O sucessor de Afonso Dhlakama na presidência da Renamo, o maior partido da oposição em Moçambique, será conhecido em Janeiro de 2019, num congresso a ter lugar em Gorongosa, província de Sofala. O eleito será, consequentemente, candidato às eleições gerais, a 15 de Outubro próximo.

O Conselho Nacional da “perdiz” decidiu que o sexto congresso realizar-se-á de 15 a 17 de Janeiro.
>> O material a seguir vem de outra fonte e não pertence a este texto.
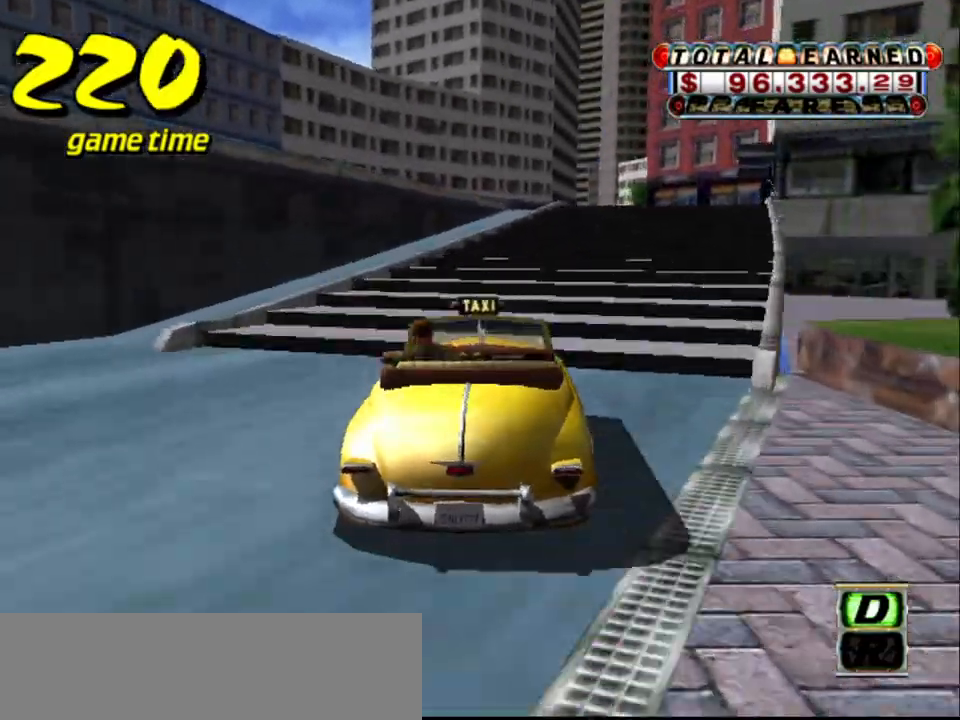
{"keys": ["down", "up"], "events": [[117, "right", "down"], [200, "right", "up"], [350, "down", "down"]]}
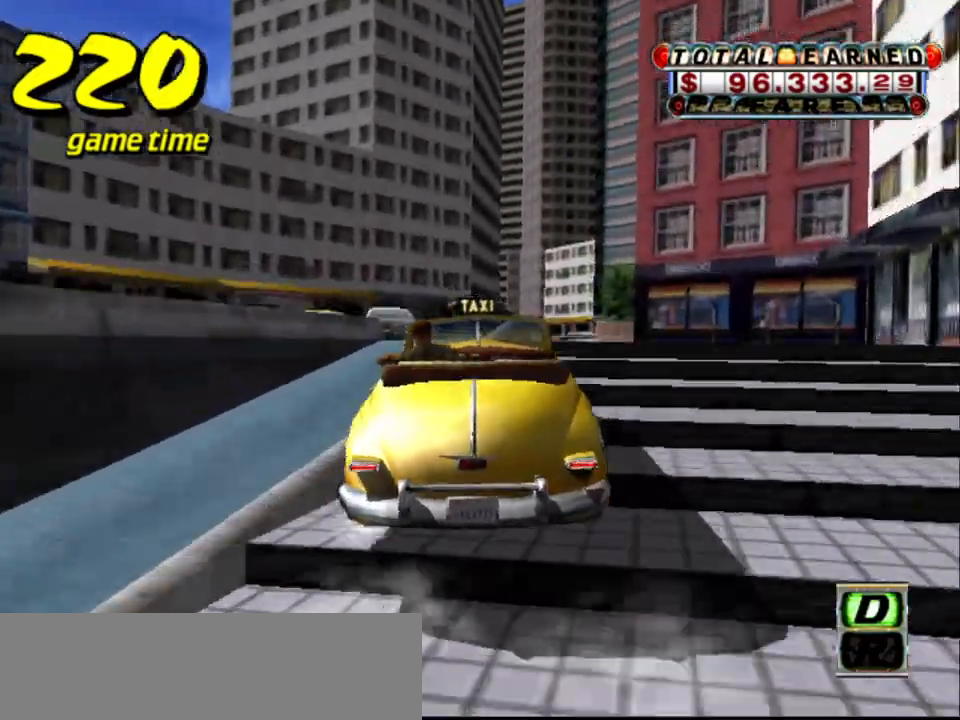
{"keys": ["right", "up"], "events": [[33, "down", "up"], [117, "right", "down"], [217, "right", "up"], [450, "right", "down"]]}
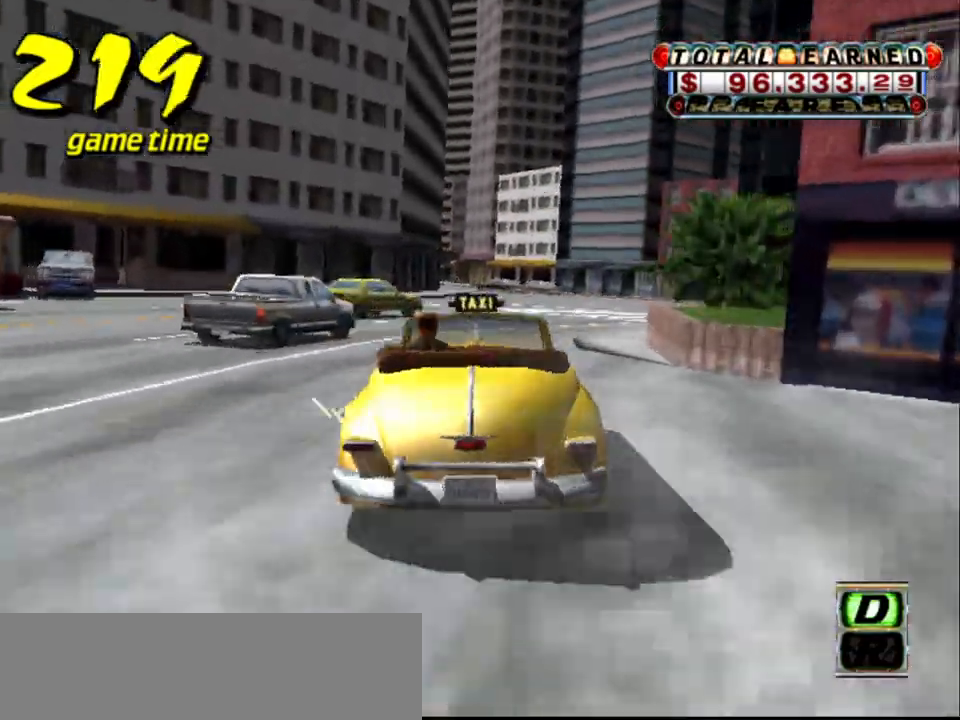
{"keys": ["up"], "events": [[50, "right", "up"], [283, "right", "down"], [433, "right", "up"]]}
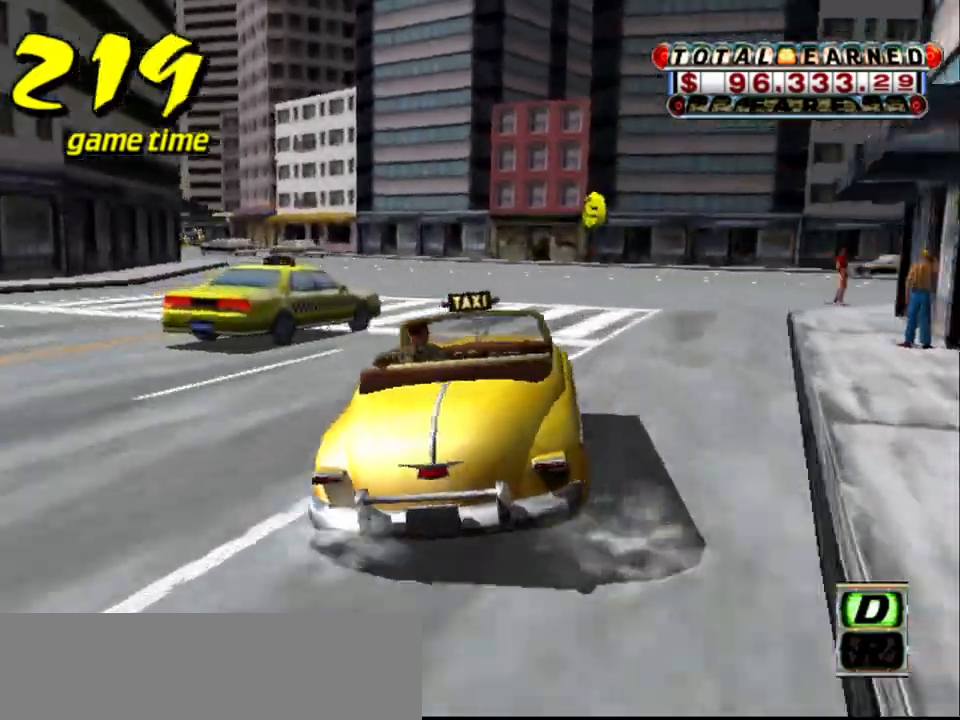
{"keys": ["a", "down"], "events": [[150, "up", "up"], [350, "left", "down"], [383, "a", "down"], [383, "down", "down"], [483, "left", "up"]]}
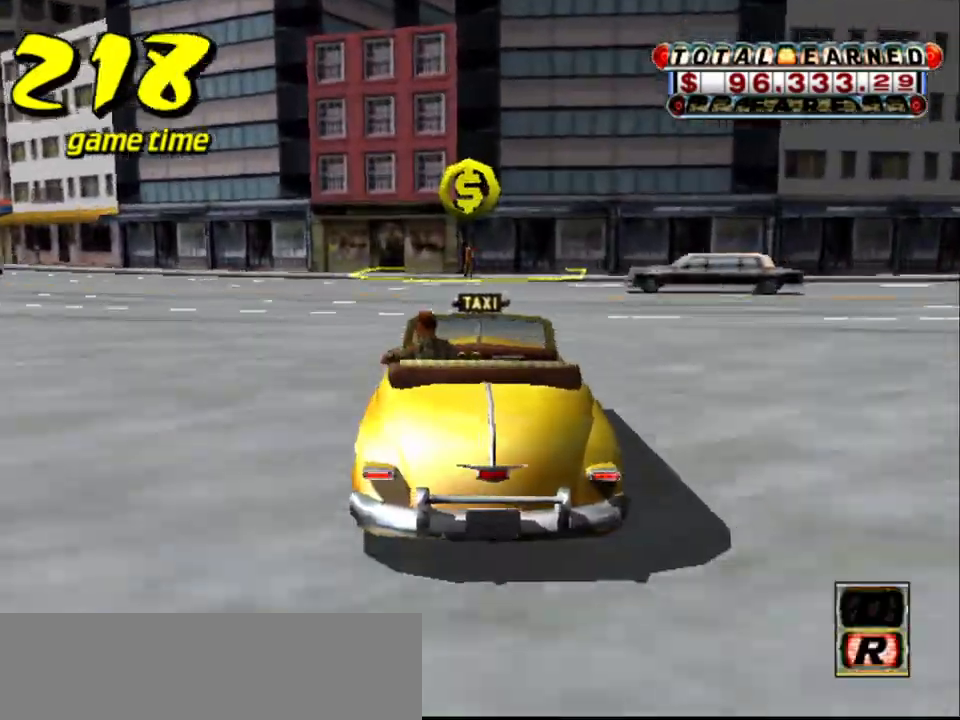
{"keys": ["down", "left"], "events": [[83, "right", "down"], [267, "right", "up"], [367, "left", "down"], [450, "a", "up"]]}
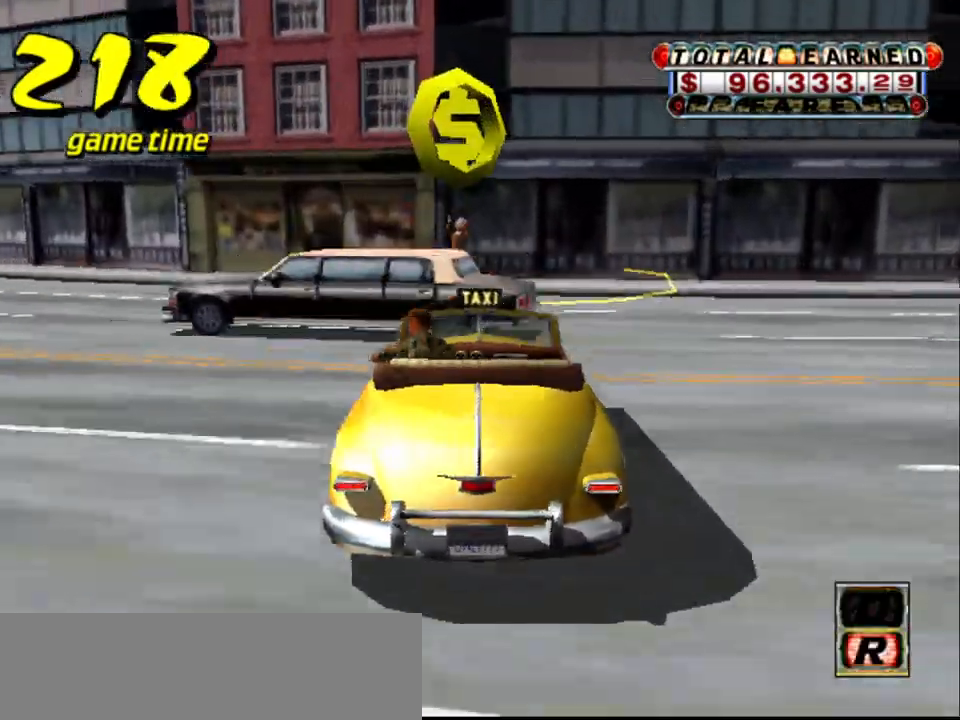
{"keys": ["a", "down", "left", "s"], "events": [[100, "a", "down"], [150, "s", "down"]]}
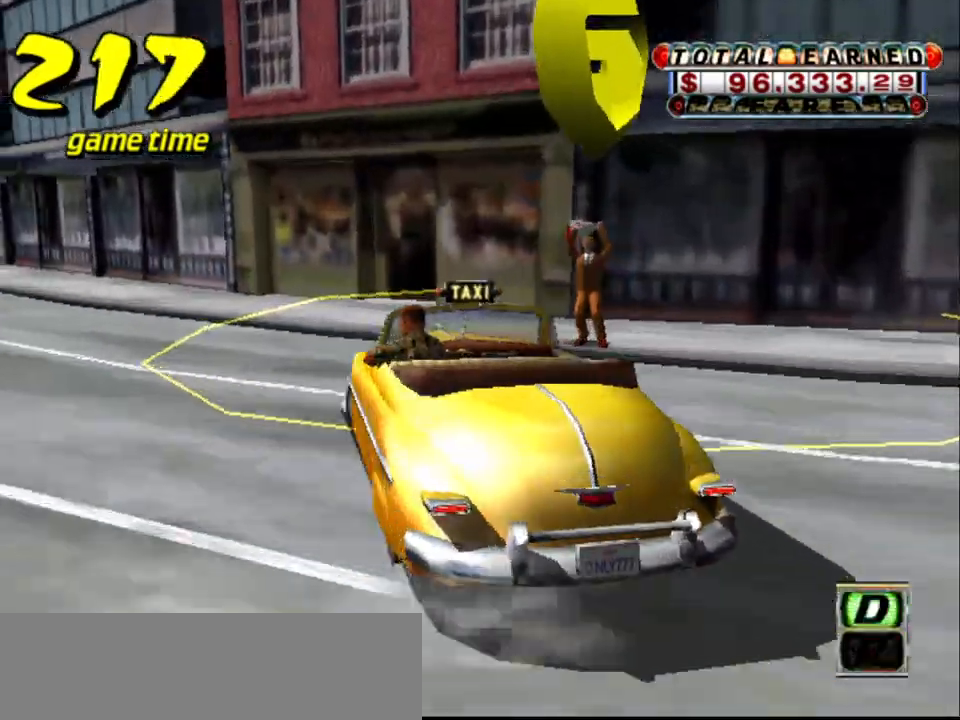
{"keys": ["a", "left", "up"], "events": [[250, "down", "up"], [250, "up", "down"], [300, "a", "up"], [350, "s", "up"], [400, "up", "up"], [450, "a", "down"], [450, "up", "down"]]}
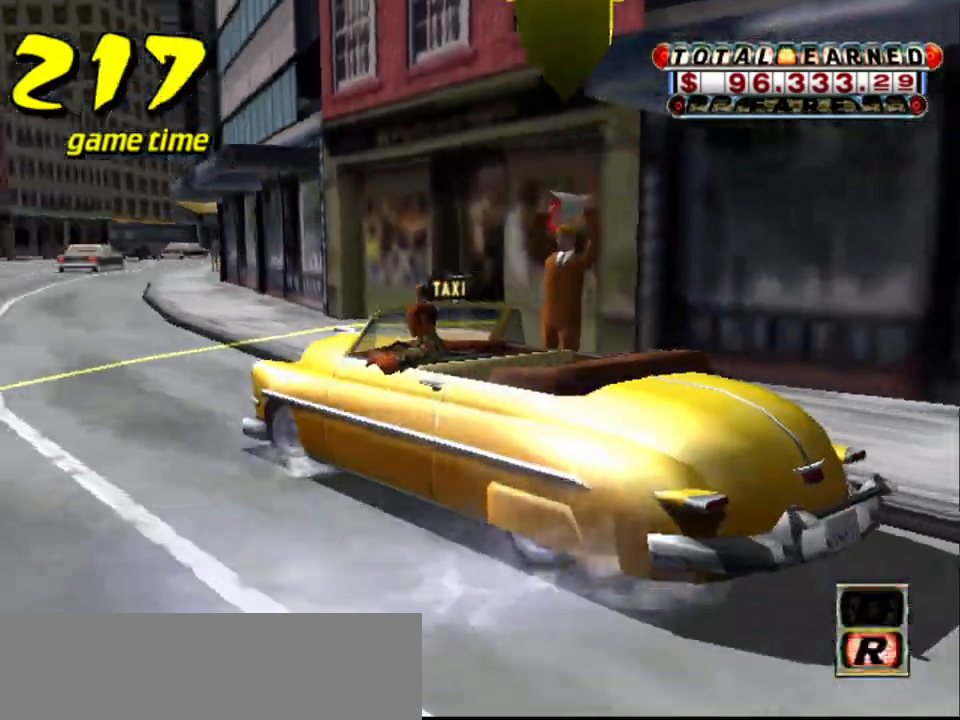
{"keys": [], "events": [[117, "a", "up"], [117, "down", "down"], [117, "left", "up"], [117, "up", "up"], [267, "down", "up"]]}
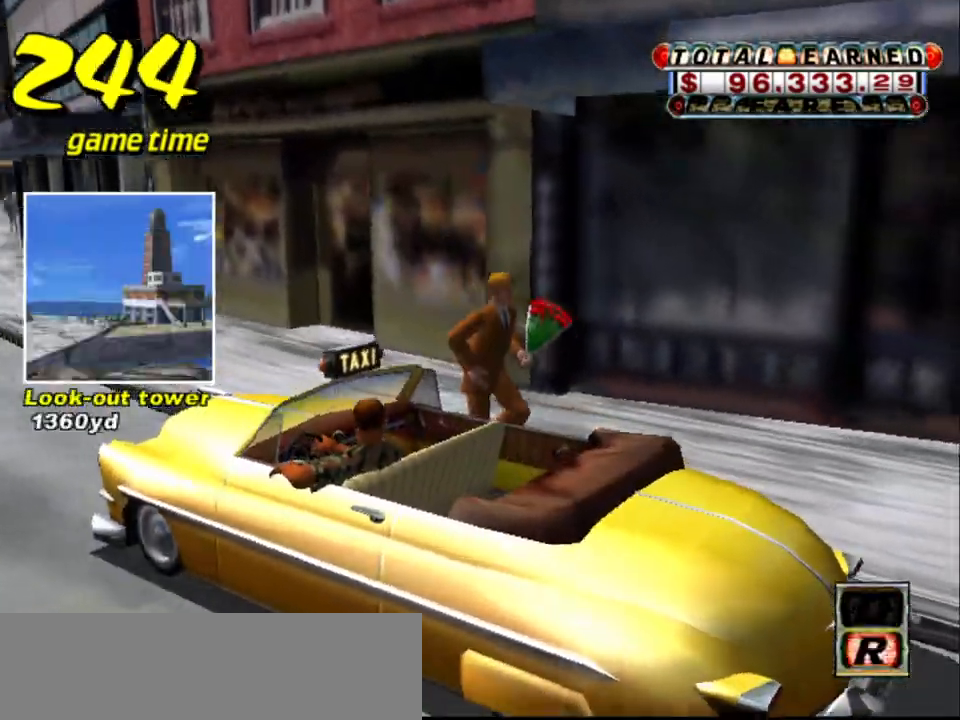
{"keys": [], "events": []}
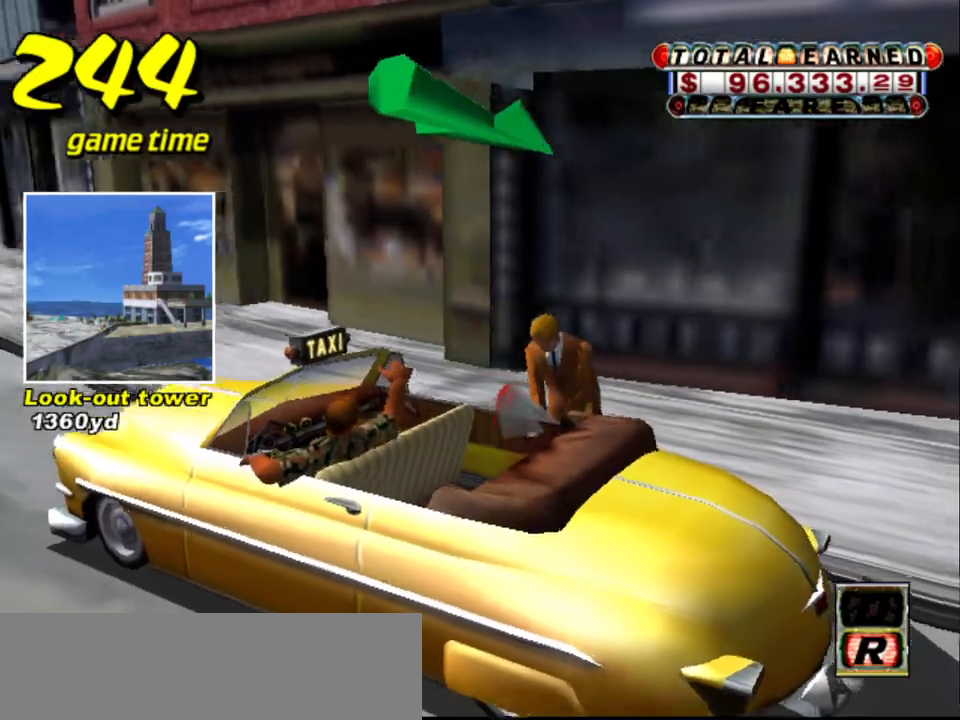
{"keys": ["s", "up"], "events": [[383, "s", "down"], [433, "up", "down"]]}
O gabinete que vai assegurar a concretização do encontro e receber as candidaturas está em preparação.

O sucessor de Afonso Dhlakama deve reunir “no mínimo 15 anos de militância no partido, idade mínima de 35 anos (…) e ter quotas em dia nos últimos dois anos”, de acordo com o porta-voz José Manteigas.

Entre vários requisitos, deve ainda ter exercido uma das seguintes funções: “combatente da luta pela democracia, secretário-geral do partido, membro do Conselho Nacional, membro da Comissão Política, membro do Conselho Jurisdicional, presidente do Conselho Provincial ou delegado político Distrital ou Provincial.”

Elias Dhlakama, ex-chefe do Comando dos Reservistas das Forças Armadas de Defesa de Moçambique (FADM), em Outubro último passou à reserva e é apontado como um dos prováveis sucessor de Afonso Dhlakama. Porém, ele nunca foi secretário-geral do partido, nem combatente da “luta pela democracia”, também conhecida como a guerra dos 16 anos.

Sobre o assunto, José Manteigas explicou a jornalistas que o congresso tem a prerrogativa de decidir sobre alguns casos excepcionais, tais como a inelegibilidade ou não do irmão de Afonso Dhlakama.

Segundo o político e deputado parlamentar, os regulamentos do partido abrem excepções relação aos requisitos dos membros candidatos à presidência da Renamo. E pode ser que Elias Dhlakama “seja abrangido por uma das excepções.”